For a quadratic equation \(ax^2+bx+c=0\) where \(a,b,c\in\C\) and \(a\neq0\), the solution(s) is(are):
\[x=\frac{-b\pm\sqrt{b^2-4ac}}{2a}\]A quadratic equation has the form \(ax^2+bx+c=0\) where \(a,b,c\in\C\) (sometimes \(\R\) is used instead of \(\C\)) and \(a\neq0\). To solve for \(x\), first divide both sides by \(a\):
\[x^2+\frac{b}{a}x+\frac{c}{a}=0\]Next we write out the form for completing the square:
\[x^2+2\left(\frac{b}{2a}\right)x+\left(\frac{b}{2a}\right)^2 -\left(\frac{b}{2a}\right)^2+\frac{c}{a}=0\]The leftmost 3 terms can be factored in the form \(u^2+2uv+v^2=(u+v)^2\) where \(u=x\) and \(v=\frac{b}{2a}\).

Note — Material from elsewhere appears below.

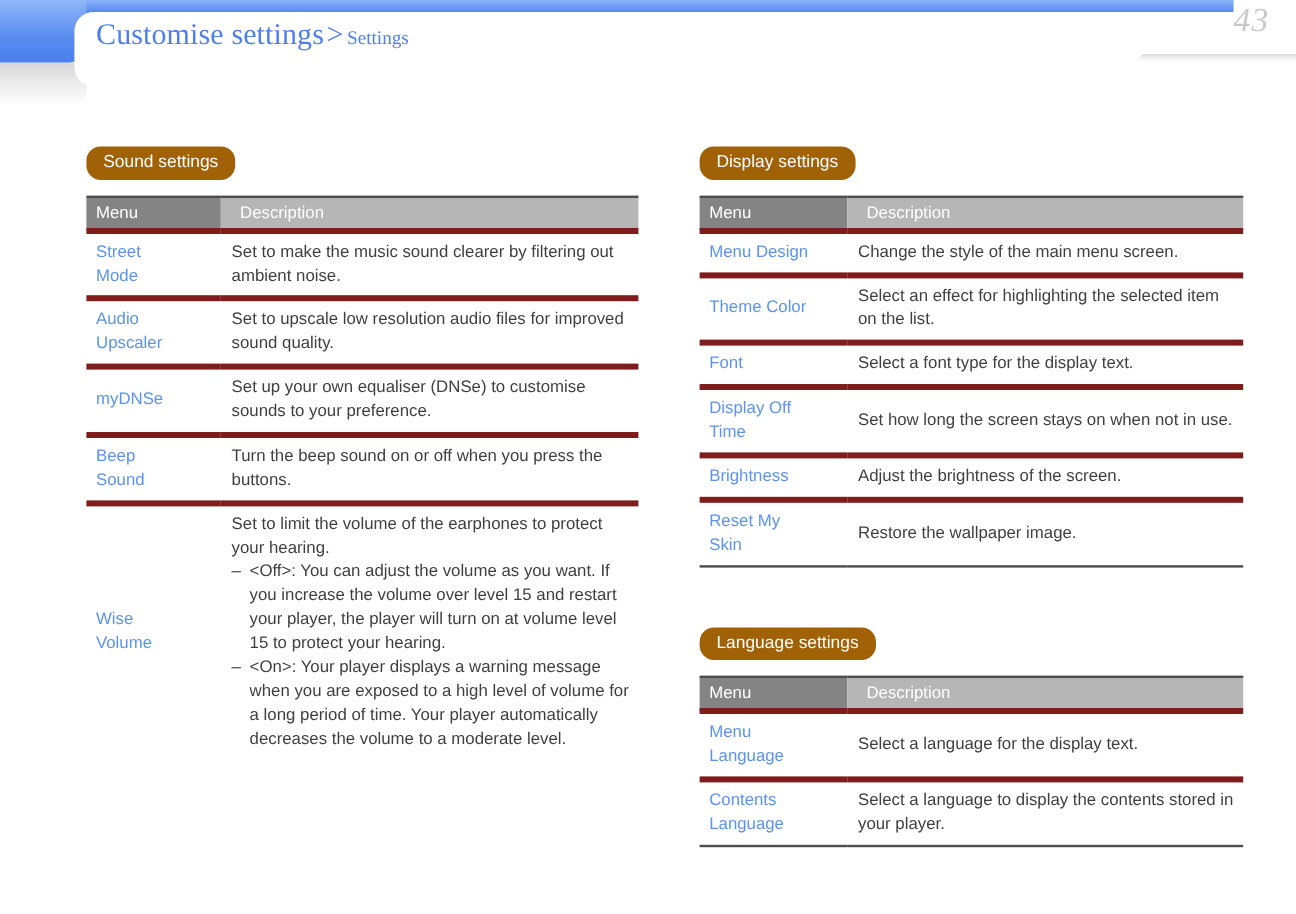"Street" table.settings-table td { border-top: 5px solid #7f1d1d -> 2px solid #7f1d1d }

\[\left(x+\frac{b}{2a}\right)^2-\left(\frac{b}{2a}\right)^2+\frac{c}{a}=0\]Now, move the other terms to the right side and simplify.
\[\left(x+\frac{b}{2a}\right)^2=\left(\frac{b}{2a}\right)^2-\frac{c}{a} =\frac{b^2}{4a^2}-\frac{4ac}{4a^2}=\frac{b^2-4ac}{(2a)^2}\]Now, the quantity \(x+\frac{b}{2a}\) is squared on the left side, so it is equal to either sign of the square root of the right side. For additional details, see note about roots of complex numbers.
\[x+\frac{b}{2a}=\pm\frac{\sqrt{b^2-4ac}}{2a}\]Then we rearrange this into the form commonly seen:
\[x=\frac{-b\pm\sqrt{b^2-4ac}}{2a}\]When \(b^2-4ac=0\), there is 1 root with multiplicity 2. Often, we are interested in quadratic equations where \(a,b,c\in\R\). For those, there are 2 real solutions when \(b^2-4ac>0\), and 2 imaginary solutions when \(b^2-4ac<0\). Sometimes the quantity \(b^2-4ac\) is called the discriminant.
We look at solving the equation specifically for square roots: \(x^2=y\). Let \(x=re^{i\theta}\) and \(y=r'e^{i\theta'}\). Substituting these, we have:
\[r^2e^{2i\theta}=r'e^{i\theta'}\]This means we have \(r=\sqrt{r'}\) and \(2i\theta=i(\theta'+2n\pi)\) for some \(n\in\Z\), so \(i\theta=i\left(\frac{\theta'}{2}+n\pi\right)\). When \(n\) is even, this means \(x=\sqrt{r'}e^{i\theta'/2}=\sqrt{y}\). When \(n\) is odd, we have:
\[x=\sqrt{r'}e^{i\theta'/2+i\pi}=\sqrt{r'}e^{i\theta'/2}e^{i\pi} =-\sqrt{r'}e^{i\theta'/2}=-\sqrt{y}\]So, properties of complex numbers show us that the only roots are \(x=\pm\sqrt{y}=\pm\sqrt{r'}e^{i\theta'/2}\).